Gentrification and urban housing stock piling play a big role in making it possible for property owners and developers to deny affordable and descent housing and businesses investment to the inn-cities to groups not thought of as desired. It is a history of displacement experienced early in the expansion of Europeans across the United States against Native Americans, i.e. “Trail of Tears”.
In neighborhoods that have experienced a downturn, new immigrants such as Mexicans, have served to revitalize locales by introducing new products, cuisine, small business, arts & cultural commemorations and events. “La Fortaleza”, Puerto Ricans El Barrio/Spanish Harlem's founders, together with the influx of Mexicans, Dominicans as “organic revitalizers” and others, are the engines that are driving the sustainability of El Barrio/Spanish Harlem.
La Fortaleza is a place-making project that fives meaning to places” values the diverse Latino arts and cultures; celebrates El Barrio/Spanish Harlem heritage and history' advances the arts and inspires pride in the Latino community.
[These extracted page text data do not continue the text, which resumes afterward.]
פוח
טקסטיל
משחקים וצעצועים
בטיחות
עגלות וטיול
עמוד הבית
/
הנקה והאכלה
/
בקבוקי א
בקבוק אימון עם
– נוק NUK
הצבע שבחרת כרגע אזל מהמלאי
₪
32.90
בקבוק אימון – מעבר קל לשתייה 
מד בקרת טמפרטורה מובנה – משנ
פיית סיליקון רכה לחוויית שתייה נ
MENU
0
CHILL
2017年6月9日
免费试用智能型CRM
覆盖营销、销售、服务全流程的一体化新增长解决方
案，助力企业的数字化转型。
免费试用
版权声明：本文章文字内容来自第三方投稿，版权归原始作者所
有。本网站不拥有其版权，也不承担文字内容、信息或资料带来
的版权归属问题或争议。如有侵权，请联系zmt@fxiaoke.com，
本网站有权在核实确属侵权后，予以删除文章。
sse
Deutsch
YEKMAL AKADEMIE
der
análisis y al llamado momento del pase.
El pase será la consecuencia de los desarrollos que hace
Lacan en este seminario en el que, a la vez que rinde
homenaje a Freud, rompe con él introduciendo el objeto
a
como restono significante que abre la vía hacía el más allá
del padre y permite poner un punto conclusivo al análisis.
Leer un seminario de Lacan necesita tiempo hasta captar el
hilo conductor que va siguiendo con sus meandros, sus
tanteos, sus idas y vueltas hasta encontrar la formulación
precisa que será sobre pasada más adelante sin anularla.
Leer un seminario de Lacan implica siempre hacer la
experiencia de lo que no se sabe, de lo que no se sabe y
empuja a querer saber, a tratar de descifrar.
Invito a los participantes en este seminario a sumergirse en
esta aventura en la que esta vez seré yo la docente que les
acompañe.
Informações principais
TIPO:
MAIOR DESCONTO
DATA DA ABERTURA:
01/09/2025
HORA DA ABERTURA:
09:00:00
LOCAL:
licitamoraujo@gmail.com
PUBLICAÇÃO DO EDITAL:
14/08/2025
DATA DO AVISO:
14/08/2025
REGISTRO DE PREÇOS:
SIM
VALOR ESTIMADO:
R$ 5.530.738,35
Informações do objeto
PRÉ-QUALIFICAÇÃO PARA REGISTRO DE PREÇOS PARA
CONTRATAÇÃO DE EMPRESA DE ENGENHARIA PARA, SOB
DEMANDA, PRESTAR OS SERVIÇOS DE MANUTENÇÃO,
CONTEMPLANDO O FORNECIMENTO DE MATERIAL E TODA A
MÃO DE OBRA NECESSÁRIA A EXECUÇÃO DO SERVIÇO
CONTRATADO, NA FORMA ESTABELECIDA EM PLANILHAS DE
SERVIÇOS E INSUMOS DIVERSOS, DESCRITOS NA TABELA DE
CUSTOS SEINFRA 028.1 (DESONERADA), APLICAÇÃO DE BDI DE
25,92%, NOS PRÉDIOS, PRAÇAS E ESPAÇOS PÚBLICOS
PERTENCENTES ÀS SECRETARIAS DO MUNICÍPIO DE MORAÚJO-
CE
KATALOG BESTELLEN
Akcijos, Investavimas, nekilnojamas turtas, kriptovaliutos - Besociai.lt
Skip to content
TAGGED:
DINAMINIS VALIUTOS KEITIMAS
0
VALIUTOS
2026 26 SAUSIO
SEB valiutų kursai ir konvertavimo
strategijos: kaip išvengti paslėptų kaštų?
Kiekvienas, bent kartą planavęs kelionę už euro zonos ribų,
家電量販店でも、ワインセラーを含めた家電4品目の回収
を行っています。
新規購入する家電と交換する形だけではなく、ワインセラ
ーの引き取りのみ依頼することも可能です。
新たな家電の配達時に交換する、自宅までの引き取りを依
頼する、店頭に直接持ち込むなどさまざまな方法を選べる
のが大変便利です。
It also strives to promote the cost and quality of housing and encourages collaboration and cooperation between merchants. Its goal is to regenerate and preserve El Barrio/Spanish Harlem shape its future to make it better.
The legacy potential of La Fortaleza is limitless. Its locations, events and activities, characters and personalities are all subject to documentation for the purpose of creating DVD documentaries and feature films, audio CD, printed books, newspapers, and magazines, as well as media materials for televised and web streamed series.
The project's footage will include excerpt video journal entries from each of the fellows, talking head interview footage of residents on the gentrification and changes in the neighborhood, a video walking tour with local journalist, Ismael Nuñez and filmmaker, Anthony Padilla, a sit down talk with author & historian, Christopher Bell, and others.